#### [What needs to be done]
Can you carry on the text on workers democracy past its closing sentence about Stalin's Great Purge?
START Source text
The lamentable incidents which
occurred at the ULB [Universitaire libre de Bruxelles– Free
University of Brussels] when Garaudy came to speak there have
induced me to explain once again why we adhere to the principles
of workers democracy.
Workers democracy has always
been a basic tenet of the proletarian movement. It was a
tradition in the socialist and communist movement to firmly
support this principle in the time of Marx and Engels as well as
Lenin and Trotsky. It took the Stalinist dictatorship in the
USSR to shake this tradition. The temporary victory of fascism
in West and Central Europe also helped to undermine it. However,
the origins of this challenge to workers democracy are deeper
and older; they lie in the bureaucratization of the large
workers organizations.
The Social Democratic and trade
union bureaucrats were the first to begin to undermine the
principles of workers democracy. They started calling general
membership meetings at infrequent intervals. Then they began to
rig them, or often to do away with them altogether. They began
likewise to restrict or abolish freedom of discussion and
criticism within their organizations. They did not hesitate even
to appeal to the police(including the secret police) for help in
fighting revolutionary minorities. At the time of the first
world war, the German Social Democracy set a dismal example of
collusion with the state repressive forces. In subsequent years,
the Social Democrats everywhere followed this example.
The Soviet bureaucracy first
and then the bureaucrats in the Stalinist Communist parties (or
in trade unions under Stalinist leadership) simply followed the
pattern established by the Social Democrats, extending it
further and further. They abolished freedom of discussion and of
tendencies. Slander and lies replaced argument and debate with
opponent tendencies. They made massive use of physical force to
prevent their opponents from “causing any harm.” Thus, the
entire Bolshevik old guard which led the October Revolution and
the majority of the members of Lenin’s Central Committee were
exterminated by Stalin during the dark years of the Great Purge
(1935-38).
END Source text
START Exercise data
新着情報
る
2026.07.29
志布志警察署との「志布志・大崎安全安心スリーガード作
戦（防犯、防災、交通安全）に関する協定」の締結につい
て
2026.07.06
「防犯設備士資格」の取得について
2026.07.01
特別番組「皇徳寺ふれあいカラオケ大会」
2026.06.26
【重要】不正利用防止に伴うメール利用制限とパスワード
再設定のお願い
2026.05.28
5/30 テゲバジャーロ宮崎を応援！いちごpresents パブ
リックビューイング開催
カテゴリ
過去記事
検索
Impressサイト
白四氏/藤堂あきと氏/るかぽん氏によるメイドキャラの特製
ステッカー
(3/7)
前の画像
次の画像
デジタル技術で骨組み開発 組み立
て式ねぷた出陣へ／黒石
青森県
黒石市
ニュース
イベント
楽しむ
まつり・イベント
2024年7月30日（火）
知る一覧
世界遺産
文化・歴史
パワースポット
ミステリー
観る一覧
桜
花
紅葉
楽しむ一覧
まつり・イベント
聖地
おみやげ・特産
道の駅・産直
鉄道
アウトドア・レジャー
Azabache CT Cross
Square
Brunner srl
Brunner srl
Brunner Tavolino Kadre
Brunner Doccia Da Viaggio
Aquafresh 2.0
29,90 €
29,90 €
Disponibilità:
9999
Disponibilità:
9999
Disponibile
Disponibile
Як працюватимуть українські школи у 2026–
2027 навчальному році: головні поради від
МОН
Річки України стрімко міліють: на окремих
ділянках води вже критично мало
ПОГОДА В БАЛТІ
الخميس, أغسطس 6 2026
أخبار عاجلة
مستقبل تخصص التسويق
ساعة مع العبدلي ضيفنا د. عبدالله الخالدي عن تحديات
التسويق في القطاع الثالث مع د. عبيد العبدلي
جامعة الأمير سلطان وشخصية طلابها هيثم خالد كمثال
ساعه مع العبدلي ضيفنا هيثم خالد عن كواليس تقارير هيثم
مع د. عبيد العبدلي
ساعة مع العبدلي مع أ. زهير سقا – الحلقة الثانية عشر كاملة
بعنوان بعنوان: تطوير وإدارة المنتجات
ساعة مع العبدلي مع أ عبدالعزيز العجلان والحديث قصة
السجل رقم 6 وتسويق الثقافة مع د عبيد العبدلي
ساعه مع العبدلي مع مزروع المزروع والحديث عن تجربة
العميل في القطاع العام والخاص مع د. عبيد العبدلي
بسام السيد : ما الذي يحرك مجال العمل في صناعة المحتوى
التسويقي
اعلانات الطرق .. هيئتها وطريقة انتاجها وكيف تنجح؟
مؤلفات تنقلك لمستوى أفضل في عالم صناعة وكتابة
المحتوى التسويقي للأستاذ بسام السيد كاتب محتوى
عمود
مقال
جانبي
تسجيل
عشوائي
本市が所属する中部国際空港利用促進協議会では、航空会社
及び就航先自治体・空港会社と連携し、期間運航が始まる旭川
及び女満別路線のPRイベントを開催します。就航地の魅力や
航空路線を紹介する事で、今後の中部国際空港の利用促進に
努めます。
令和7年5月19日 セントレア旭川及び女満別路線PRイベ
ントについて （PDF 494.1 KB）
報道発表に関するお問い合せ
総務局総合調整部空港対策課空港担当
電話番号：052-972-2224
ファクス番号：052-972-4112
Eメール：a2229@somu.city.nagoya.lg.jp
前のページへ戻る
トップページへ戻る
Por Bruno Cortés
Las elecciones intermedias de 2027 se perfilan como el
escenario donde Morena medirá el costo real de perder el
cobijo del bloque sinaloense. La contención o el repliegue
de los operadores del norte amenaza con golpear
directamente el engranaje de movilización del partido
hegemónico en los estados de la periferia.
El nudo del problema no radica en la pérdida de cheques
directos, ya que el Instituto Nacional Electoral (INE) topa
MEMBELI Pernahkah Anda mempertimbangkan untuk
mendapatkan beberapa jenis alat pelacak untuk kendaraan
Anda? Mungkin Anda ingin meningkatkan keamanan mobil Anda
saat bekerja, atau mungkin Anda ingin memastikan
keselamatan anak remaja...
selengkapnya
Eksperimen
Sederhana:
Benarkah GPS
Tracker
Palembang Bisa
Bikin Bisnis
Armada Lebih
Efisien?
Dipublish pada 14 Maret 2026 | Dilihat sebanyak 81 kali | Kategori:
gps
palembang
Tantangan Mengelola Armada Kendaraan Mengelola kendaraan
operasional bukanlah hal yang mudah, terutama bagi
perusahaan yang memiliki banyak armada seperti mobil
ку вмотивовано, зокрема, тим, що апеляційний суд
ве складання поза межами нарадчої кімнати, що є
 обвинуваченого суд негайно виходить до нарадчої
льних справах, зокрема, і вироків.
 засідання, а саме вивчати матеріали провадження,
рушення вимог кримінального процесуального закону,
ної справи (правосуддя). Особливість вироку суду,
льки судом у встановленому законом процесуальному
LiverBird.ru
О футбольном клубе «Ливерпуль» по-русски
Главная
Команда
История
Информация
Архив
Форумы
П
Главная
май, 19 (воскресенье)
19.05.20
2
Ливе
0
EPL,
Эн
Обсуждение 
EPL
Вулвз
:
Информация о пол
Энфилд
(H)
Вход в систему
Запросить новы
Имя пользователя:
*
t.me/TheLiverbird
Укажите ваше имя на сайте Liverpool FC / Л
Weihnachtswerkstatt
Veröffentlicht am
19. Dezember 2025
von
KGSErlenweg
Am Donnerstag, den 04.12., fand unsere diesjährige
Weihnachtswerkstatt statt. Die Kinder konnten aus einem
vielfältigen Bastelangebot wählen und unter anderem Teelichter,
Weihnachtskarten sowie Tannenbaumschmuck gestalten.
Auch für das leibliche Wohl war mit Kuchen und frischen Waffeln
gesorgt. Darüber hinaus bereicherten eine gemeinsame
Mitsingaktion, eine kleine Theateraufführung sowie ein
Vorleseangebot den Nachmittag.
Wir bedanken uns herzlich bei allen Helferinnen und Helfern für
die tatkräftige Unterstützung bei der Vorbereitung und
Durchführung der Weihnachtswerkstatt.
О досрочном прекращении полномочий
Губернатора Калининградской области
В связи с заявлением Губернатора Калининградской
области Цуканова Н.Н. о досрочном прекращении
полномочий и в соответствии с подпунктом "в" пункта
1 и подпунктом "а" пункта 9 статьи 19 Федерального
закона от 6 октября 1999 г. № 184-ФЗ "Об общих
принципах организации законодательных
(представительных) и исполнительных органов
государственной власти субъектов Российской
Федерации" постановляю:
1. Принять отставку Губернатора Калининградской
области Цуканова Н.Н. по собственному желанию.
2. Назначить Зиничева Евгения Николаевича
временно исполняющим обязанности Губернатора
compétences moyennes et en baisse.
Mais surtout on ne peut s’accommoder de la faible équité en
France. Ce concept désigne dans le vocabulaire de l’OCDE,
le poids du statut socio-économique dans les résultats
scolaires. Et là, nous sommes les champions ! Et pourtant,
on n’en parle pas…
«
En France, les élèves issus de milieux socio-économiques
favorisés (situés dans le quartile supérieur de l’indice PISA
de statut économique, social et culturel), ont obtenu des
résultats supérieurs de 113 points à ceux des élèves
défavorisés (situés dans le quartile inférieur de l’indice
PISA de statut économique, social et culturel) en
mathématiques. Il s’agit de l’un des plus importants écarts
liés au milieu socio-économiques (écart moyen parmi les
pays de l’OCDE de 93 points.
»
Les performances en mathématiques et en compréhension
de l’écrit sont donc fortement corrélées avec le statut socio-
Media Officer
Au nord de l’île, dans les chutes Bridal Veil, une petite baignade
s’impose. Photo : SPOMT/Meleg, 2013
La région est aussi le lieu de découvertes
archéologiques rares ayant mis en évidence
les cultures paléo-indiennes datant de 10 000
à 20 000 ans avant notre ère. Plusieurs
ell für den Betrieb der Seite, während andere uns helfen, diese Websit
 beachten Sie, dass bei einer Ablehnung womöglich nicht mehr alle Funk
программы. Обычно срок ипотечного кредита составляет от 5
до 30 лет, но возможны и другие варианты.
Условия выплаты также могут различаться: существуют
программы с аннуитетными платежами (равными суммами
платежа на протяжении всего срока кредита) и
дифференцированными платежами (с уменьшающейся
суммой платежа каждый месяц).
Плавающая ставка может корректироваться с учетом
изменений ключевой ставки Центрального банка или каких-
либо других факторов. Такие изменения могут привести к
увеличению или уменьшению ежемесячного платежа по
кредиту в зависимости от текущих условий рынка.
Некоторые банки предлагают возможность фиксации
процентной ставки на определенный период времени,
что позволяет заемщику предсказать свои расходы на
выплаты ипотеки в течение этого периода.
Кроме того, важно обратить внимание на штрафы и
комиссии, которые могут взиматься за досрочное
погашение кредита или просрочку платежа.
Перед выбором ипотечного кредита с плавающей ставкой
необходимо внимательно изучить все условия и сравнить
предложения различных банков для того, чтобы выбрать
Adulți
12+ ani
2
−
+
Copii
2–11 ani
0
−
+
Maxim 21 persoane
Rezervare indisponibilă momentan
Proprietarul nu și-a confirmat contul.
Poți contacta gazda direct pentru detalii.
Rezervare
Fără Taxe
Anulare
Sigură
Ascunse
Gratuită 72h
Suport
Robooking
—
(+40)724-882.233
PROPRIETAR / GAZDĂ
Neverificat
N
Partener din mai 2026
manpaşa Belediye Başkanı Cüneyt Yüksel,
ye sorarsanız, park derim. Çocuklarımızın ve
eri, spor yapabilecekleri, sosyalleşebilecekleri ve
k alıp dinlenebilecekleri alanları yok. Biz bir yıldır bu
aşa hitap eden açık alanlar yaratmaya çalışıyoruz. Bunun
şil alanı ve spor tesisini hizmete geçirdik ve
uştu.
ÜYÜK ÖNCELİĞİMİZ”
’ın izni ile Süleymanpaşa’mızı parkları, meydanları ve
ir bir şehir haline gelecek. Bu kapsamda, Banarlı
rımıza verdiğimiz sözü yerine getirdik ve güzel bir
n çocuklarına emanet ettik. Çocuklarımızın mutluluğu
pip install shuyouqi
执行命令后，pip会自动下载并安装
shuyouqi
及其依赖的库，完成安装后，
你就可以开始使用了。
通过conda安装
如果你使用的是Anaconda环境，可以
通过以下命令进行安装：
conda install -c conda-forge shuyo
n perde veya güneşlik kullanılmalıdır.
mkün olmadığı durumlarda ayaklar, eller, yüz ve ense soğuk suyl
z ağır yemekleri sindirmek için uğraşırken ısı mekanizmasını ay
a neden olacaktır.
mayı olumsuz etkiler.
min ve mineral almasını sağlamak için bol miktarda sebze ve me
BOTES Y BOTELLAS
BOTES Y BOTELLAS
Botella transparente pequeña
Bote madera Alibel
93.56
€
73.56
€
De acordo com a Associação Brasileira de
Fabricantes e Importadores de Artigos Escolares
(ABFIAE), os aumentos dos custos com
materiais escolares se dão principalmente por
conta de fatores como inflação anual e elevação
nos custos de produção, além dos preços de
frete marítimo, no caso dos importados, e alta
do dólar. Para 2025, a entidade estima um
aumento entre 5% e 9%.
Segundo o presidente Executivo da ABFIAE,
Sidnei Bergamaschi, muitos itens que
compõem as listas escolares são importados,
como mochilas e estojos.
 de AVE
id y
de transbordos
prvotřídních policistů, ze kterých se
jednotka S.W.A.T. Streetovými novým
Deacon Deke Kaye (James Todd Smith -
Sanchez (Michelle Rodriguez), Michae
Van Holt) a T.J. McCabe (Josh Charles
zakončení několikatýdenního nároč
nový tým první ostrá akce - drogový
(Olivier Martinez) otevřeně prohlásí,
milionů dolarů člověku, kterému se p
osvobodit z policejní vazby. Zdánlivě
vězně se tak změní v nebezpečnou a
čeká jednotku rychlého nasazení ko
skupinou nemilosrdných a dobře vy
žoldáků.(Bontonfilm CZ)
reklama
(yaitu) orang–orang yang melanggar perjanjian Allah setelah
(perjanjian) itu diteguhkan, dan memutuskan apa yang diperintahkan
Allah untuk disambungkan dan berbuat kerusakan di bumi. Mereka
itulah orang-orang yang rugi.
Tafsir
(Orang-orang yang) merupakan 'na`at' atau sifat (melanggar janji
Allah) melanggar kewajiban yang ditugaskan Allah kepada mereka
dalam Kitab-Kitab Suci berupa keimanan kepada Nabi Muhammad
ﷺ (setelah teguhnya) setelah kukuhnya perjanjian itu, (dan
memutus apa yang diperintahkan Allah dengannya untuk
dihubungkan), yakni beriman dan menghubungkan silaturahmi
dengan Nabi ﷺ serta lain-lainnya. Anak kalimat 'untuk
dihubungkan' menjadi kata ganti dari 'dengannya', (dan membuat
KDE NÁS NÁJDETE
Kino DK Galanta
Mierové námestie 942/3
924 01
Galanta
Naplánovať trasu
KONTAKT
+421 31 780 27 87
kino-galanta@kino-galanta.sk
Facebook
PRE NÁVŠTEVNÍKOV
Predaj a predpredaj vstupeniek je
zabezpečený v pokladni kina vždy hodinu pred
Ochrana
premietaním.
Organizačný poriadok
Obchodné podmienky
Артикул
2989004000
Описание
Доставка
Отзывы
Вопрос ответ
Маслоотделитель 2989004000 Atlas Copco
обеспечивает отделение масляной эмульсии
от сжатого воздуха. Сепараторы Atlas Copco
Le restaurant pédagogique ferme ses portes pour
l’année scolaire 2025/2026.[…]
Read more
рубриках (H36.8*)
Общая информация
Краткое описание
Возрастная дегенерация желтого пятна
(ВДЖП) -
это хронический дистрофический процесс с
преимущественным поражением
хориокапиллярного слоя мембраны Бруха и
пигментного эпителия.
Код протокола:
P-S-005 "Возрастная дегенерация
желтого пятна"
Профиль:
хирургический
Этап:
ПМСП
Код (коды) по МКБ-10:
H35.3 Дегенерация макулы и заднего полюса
END Exercise data
#### [Written reply]
The young generation of
anti-imperialist and anti-capitalist militants now developing a
revolutionary consciousness are spontaneously returning to the
traditions of workers democracy. This was apparent in France in
May and June when freedom of speech for all tendencies was
jealously safeguarded in the assemblies of students and
revolutionary workers and students. But this new generation is
not always conscious of all the principled and practical reasons
for workers democracy.
This is why the youth can be
vulnerable to a kind of Stalinist-derived demagogy being spread
by certain pro-Chinese sects, which seek to make people believe
that workers democracy is contrary to “the interests of the
revolution.” Therefore, it is necessary to reaffirm these
reasons strongly. The workers movement lights for the
emancipation of the proletariat. hut this emancipation requires
the abolition of all forms of exploitation to which the workers
are subjected. Rejecting workers democracy means quite simply
that you want to maintain a situation like the one today in
which the masses of workers are unable to make their opinions
heard. The Marxist critique of bourgeois democracy starts from
the idea that this democracy is formal because the workers do
not have the material means to exercise the rights which the
bourgeois constitutions formally grant all citizens. Freedom of
the press is just a formality when only the capitalists and
their agents are able to get together the millions of dollars
needed to establish a daily newspaper.
But the conclusion that follows
from this critique of bourgeois democracy, obviously, is that
means must be created enabling all the workers to have access to
the media for disseminating ideas (printing presses, meeting
halls, radio and television, posters, etc.). If, on the
contrary, you conclude from this that only a self-proclaimed
“leading party of the proletariat” – or even a little sect
which declares that it alone is “genuinely revolutionary –
has the right to speak, to use the press, or to propagate its
ideas, then you risk increasing the political oppression of the
workers rather than abolishing it.
The Stalinists often reply that
abolition of the capitalist system equals emancipation of the
workers. We agree that abolition of private ownership of the
means of production, of the profit economy, and of the bourgeois
state are essential conditions for the emancipation of the
workers. But saying that these are “essential” conditions
does not mean that they are “sufficient.” Because as soon as
the capitalist system is abolished, the question arises of who
is going to run the factories, the economy, the municipalities,
the state, the schools and universities.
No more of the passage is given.